Legal professionals were effectively thrown into the deep end when it came to conducting hearings remotely. Lockdown has caused an astonishing backlog of half a million cases in England and Wales, so to avoid adding to this any more than necessary, the courts, law firms and chambers moved quickly into a virtual environment.
Like most, this was smoother than originally anticipated but did not come without its challenges, many of which were explored in the recent Civil Justice Council report.
We’ve all been the victim of technological failures – from slow rural broadband, system glitches, privacy and data security concerns – probably never more so than in the last five months. Legal hearings are no exception.
A fair trial
The right to a fair trial is engrained as a fundamental principle of the rule of law and a foundation of a democratic society.
There are many reasons why it was the right decision to move the litigation process online, even for the duration of lockdown when physical trials cannot go ahead.

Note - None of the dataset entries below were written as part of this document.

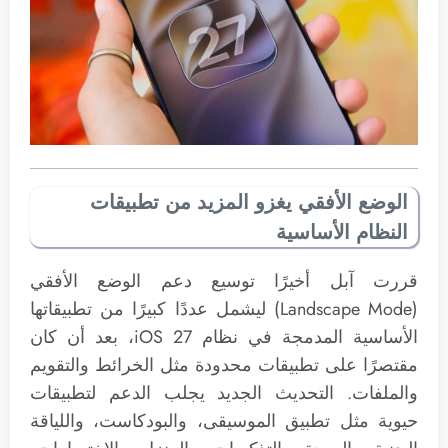
الوضع الأفقي يغزو المزيد من تطبيقات
النظام الأساسية
قررت آبل أخيرًا توسيع دعم الوضع الأفقي
(Landscape Mode) ليشمل عددًا كبيرًا من تطبيقاتها
الأساسية المدمجة في نظام iOS 27، بعد أن كان
مقتصرًا على تطبيقات محدودة مثل الخرائط والتقويم
والملفات. التحديث الجديد يجلب الدعم لتطبيقات
حيوية مثل تطبيق الموسيقى، والبودكاست، واللياقة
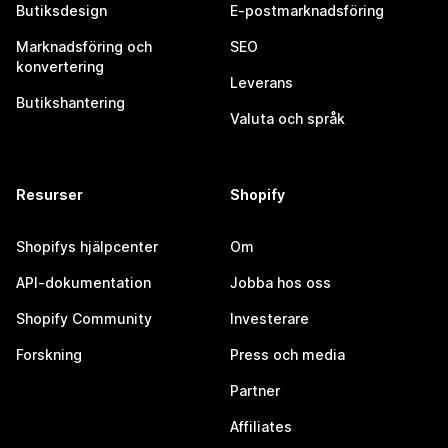
Butiksdesign
E-postmarknadsföring
Marknadsföring och
SEO
konvertering
Leverans
Butikshantering
Valuta och språk
Resurser
Shopify
Shopifys hjälpcenter
Om
API-dokumentation
Jobba hos oss
Shopify Community
Investerare
Forskning
Press och media
Partner
Affiliates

Ensuring that individuals were able to have access to justice in a timely manner is vital to both individuals and society. However, there have been unintended consequences to this that could be deemed unfair.
This is particularly pertinent in complex cases or those involving vulnerable people. Thankfully, the judiciary seem to be making sensible decisions in this area with Mr Justice Johnson, in SC v Southampton NHS Foundation Trust, noting that while a hearing could be held remotely, having regard to the “likely length of the hearing, the nature of the issues, the volume of written material and the complexity of the lay and expert evidence, a remote hearing would be undesirable”.

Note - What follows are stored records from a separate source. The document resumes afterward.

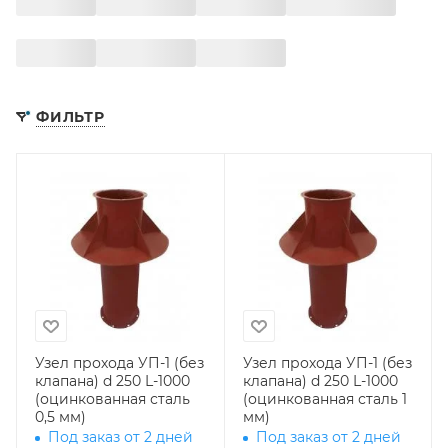
ФИЛЬТР
Узел прохода УП-1 (без
Узел прохода УП-1 (без
клапана) d 250 L-1000
клапана) d 250 L-1000
(оцинкованная сталь
(оцинкованная сталь 1
0,5 мм)
мм)
Под заказ от 2 дней
Под заказ от 2 дней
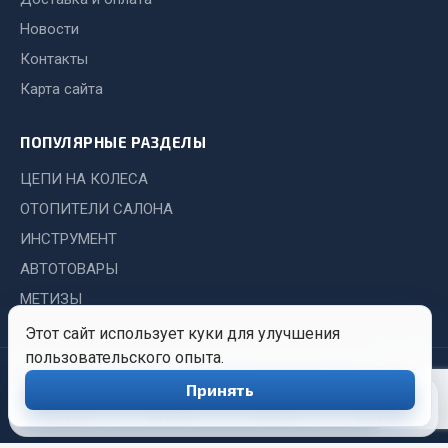
Показать ещё
Новости
Весь раздел
Контакты
Карта сайта
Автомобильная электрика
ПОПУЛЯРНЫЕ РАЗДЕЛЫ
Автолампы
ЦЕПИ НА КОЛЕСА
Блоки реле и предохранителей
ОТОПИТЕЛИ САЛОНА
Вилки нагрузочные
ИНСТРУМЕНТ
Выключатели и переключатели клавишные
АВТОТОВАРЫ
Выключатели кнопочные
МЕТИЗЫ
Выключатель массы
Изолента
Этот сайт использует куки для улучшения
пользовательского опыта.
Показать ещё
© 2026 Иркутский Центр
Политика
Обработка
Принять
0
Снабжения. Все права
конфиденциальности
персональных
Весь раздел
защищены.
данных
Главная
Каталог
Войти
Корзина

In the UK, there are almost two million people living with sight loss, which presents an obvious challenge to attendance at a video hearing. Those living with other physical disabilities may also lack access to the adaptive technologies which are needed to attend and participate in remote hearings.
Attending court whether remotely or not is an intimidating experience for most. Some people may feel under pressure to say that they understand and agree with what’s going on during a hearing, but in reality don’t fully appreciate what’s happening. Sometimes only when the written judgement is provided, the outcome is clear to them.
This can be not only due to mental health issues but also educational disadvantage and a host of other vulnerabilities that are prevalent in the UK.
The National Literacy Trust reported last year that 5.1 million adults in the UK are functionally illiterate. Asking those individuals to keep up with the pace of a hearing and referring to documents without being able to check and explain the relevant points may be putting them at a serious disadvantage.
Those whose first language is not English may find themselves more disadvantaged over the telephone without those other non-verbal cues that can be very helpful in understanding proceedings.
In addition, of all households in the UK in 2019, 7% did not have access to the internet. And it’s been suggested that remote hearings has a disproportionate effect on those with lower incomes.
Assumptions are made not only that people have internet access but also that they have more than one internet connected device. This is important as litigants may not be able to give their legal representative instructions or to ask for clarification via text or email if the only device they have is being utilised to broadcast or dial in to the hearing itself.
Here to stay?
Preparation is key to the success of remote hearings. Clear guidance is needed to homogenise the process across those regional variations that were necessary in the beginning of the Covid-19 changes.
Virtual court technology is welcome to supplement the physical court not to replace it, so it’s fair to say that we won’t see the back of the courts as we knew them before.
However, this has provided an excellent opportunity for us to test the waters of remote hearings and it’s likely that some of the processes will move to a more digital approach in what has been a vastly speeded-up modernisation of the court system.
Those procedural hearings where you don’t need the client to be present are a great example of what could remain virtual. This would have the added bonus of reducing waiting times for more complex matters as well as providing options to better manage the work/life balance of legal professionals.
It is, however, critical for all professionals involved to ensure that the system does not evolve past its most vulnerable users. We all need to be alive to a client who may need extra support to ensure they remain an active participant in their own quest for justice.